Последнее лето перед революцией - страница 5



Пииии… Жжж… Бах!!!

Свист бомб, грохот снарядов. Канонада артиллерийской стрельбы.

Дикие крики раненых солдат.

Страшный саундтрек войны.

Но Николай его не слышит.

Вместо взрывов – приятная музыка.

Император сидит в полутемном зале провинциального синематографа и украдкой поглядывает на одиннадцатилетнего сына. Тот весь растворился в событиях, происходящих на экране. Военная хроника – его любимая. Цесаревич Алексей готов часами стоять на карауле у отцовской палатки, он собрал детскую «роту» из 25 сверстников и учит их маршировать, а еще своими руками вырыл себе настоящий окоп на берегу Днепра.

«Совсем как я в его возрасте», – с умилением думает Николай, вспоминая, как запоем читал «Войну и мир», пролистывая скучные страницы про мир26 – сражения куда увлекательнее! А у Алексея есть чудесная возможность перенестись на поля невымышленных боев без всякого риска для его чрезвычайно хрупкого здоровья – благодаря этой замечательной новинке, синематографу.

Этим летом в могилёвском городском театре, приспособленном под показ фильмов, многолюдно, и публика столь же блестящая, как и в петербургской «Паризиане». Ведь Могилёв теперь – военная столица Российской империи! При прежнем главнокомандующем, великом князе Николае Николаевиче, город походил на строгий военный лагерь. Но сейчас здесь сплошная светская суета, интриги, сплетни… Аристократические мотыльки вьются вокруг мучительно притягательного светоча, который может и согреть, и опалить… Император здесь.

Вслед за монархом в маленький белорусский город переехал Двор, все командование, тысячи высших офицеров страны, именитые дворяне. Узкие улочки Могилёва заполнились автомобилями, в гостиницах «Бристоль» и «Метрополь» не осталось свободных мест. Город на Днепре не узнать – сколько невского лоска, сколько культурных событий, сколько бурных романов и захватывающих сплетен!

Вот как описывают этот период белорусские историки: «Очень быстро губернский город превратился в царскую резиденцию с соответствующим антуражем. Военные проблемы для многих отходили на второй план. Могилёвские девушки восхищались и флиртовали с офицерами Ставки… Для того, чтобы Николаю II было удобнее добираться до церкви, в апреле 1916 года туда была проложена асфальтовая дорожка от дома губернатора, где жил самодержец. Сделали ее за личные средства царя. За государственные же, в частности, приказом министра путей сообщения, в Могилёв доставили небольшую паровую яхту, на которой император летом совершал прогулки по Днепру».
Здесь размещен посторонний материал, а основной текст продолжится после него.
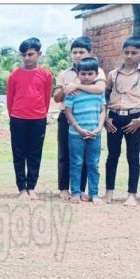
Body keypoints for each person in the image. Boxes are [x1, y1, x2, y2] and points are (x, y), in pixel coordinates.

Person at [53, 36, 106, 201]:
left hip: (91, 121)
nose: (77, 55)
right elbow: (57, 98)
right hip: (69, 119)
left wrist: (77, 85)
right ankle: (65, 188)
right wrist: (66, 89)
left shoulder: (97, 70)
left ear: (90, 52)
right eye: (74, 52)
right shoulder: (64, 73)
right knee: (66, 155)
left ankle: (83, 190)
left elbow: (100, 89)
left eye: (81, 52)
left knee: (89, 162)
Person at [6, 37, 53, 200]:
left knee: (35, 153)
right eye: (23, 55)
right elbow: (10, 100)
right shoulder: (14, 75)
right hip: (18, 119)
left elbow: (47, 98)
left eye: (30, 54)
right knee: (19, 154)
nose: (27, 58)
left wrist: (41, 115)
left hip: (38, 119)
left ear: (39, 54)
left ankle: (31, 187)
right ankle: (21, 189)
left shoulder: (46, 75)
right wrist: (14, 116)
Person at [104, 36, 140, 206]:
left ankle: (132, 194)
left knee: (133, 156)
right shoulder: (113, 74)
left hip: (135, 118)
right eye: (126, 52)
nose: (129, 56)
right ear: (122, 53)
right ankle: (109, 192)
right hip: (114, 117)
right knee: (112, 155)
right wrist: (105, 117)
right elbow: (105, 96)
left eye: (134, 52)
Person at [64, 57, 106, 205]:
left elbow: (102, 111)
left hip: (95, 134)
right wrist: (78, 128)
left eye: (90, 74)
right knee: (76, 163)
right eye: (83, 74)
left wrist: (100, 127)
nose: (86, 77)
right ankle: (75, 192)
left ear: (96, 74)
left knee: (93, 164)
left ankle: (93, 194)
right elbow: (68, 112)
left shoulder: (98, 92)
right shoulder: (72, 92)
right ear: (78, 74)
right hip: (76, 135)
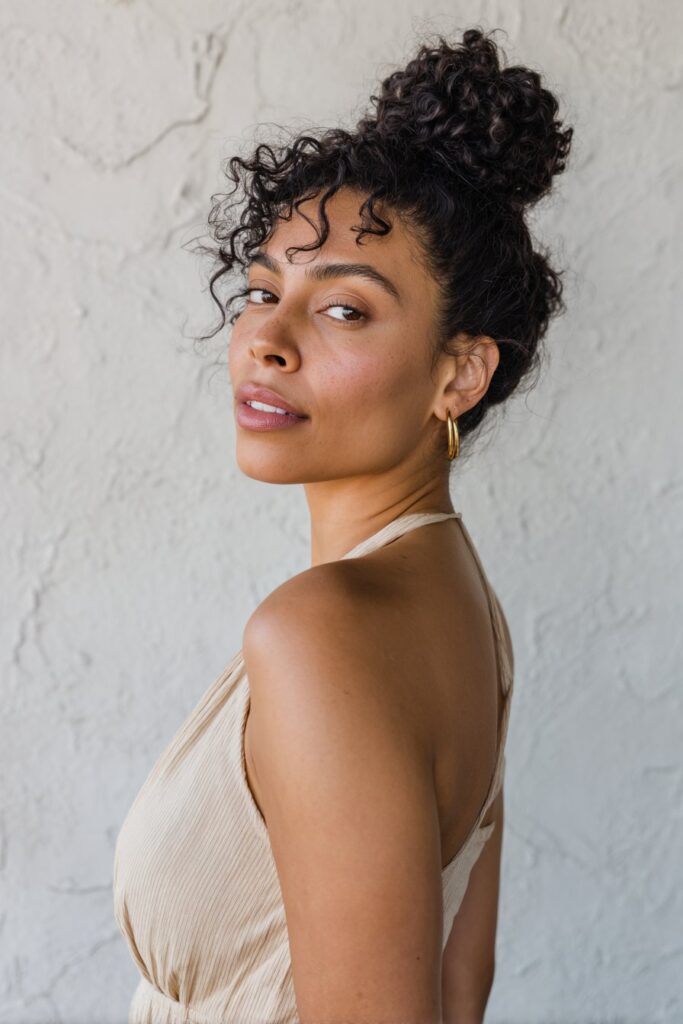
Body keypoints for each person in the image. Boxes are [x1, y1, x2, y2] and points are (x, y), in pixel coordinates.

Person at [113, 25, 573, 1024]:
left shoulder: (321, 631)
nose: (266, 342)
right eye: (265, 291)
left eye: (345, 310)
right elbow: (459, 988)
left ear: (458, 373)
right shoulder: (459, 604)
Миссии и посольства европейских стран тотчас передислоцировались из Петербурга в Могилёв. Так, например, в августе 1916 года в Белоруссию прибыл посол Англии сэр Джордж Уильям Бьюкенен, чтобы вручить Николаю Орден Бани – символ особого рыцарского достоинства. Злая ирония судьбы! Меньше чем через год Николай будет отчаянно, без всякого уже достоинства, просить Британию спасти его от собственного народа; но одно дело – дать орден, и совсем другое – приют опальному монарху. Английский король Георг откажет двоюродному брату, испугавшись повторения петроградской кровавой бани – только теперь уже на берегах Темзы.

Но вернемся в душное лето тысяча девятьсот шестнадцатого. Как вспоминают сами могилёвцы, в те годы в городе было много иностранных военных представителей: «Генерал Бартельс, мрачный и насупленный грузный старик, был всегда чем-то недоволен. Серб был в восторге от русских. Французы тихо сидели в гостинице. Лишь иногда их представитель – генерал Жанен – появлялся на вокзале. Итальянцы красовались. Они выходили на наши маленькие улицы со специальной целью показать себя. И, действительно, было что посмотреть. Голубые, яркие пелерины, перекинутые через плечо, красивые южные лица, важная осанка, все в них приводило провинциалов в восхищение. Они бывали в театрах, клубах и не одно женское сердце, постаревшее за эти годы, начинает усиленно биться при воспоминании о их генерале, графе Ромей. Выделялся из всех японец Обата. К японцам вообще русские относились с любопытством. Маленький народ, которого не удалось закидать шапками, всегда вызывал в нас интерес. Обата был типичный сын своего народа. Он весь жил Японией и ее интересами. И в Ставке его ничто не интересовало, кроме того, как всякое событие может отразиться на интересах его родины. Он не страдал за наши неудачи и не радовался нашим успехам. Он наблюдал.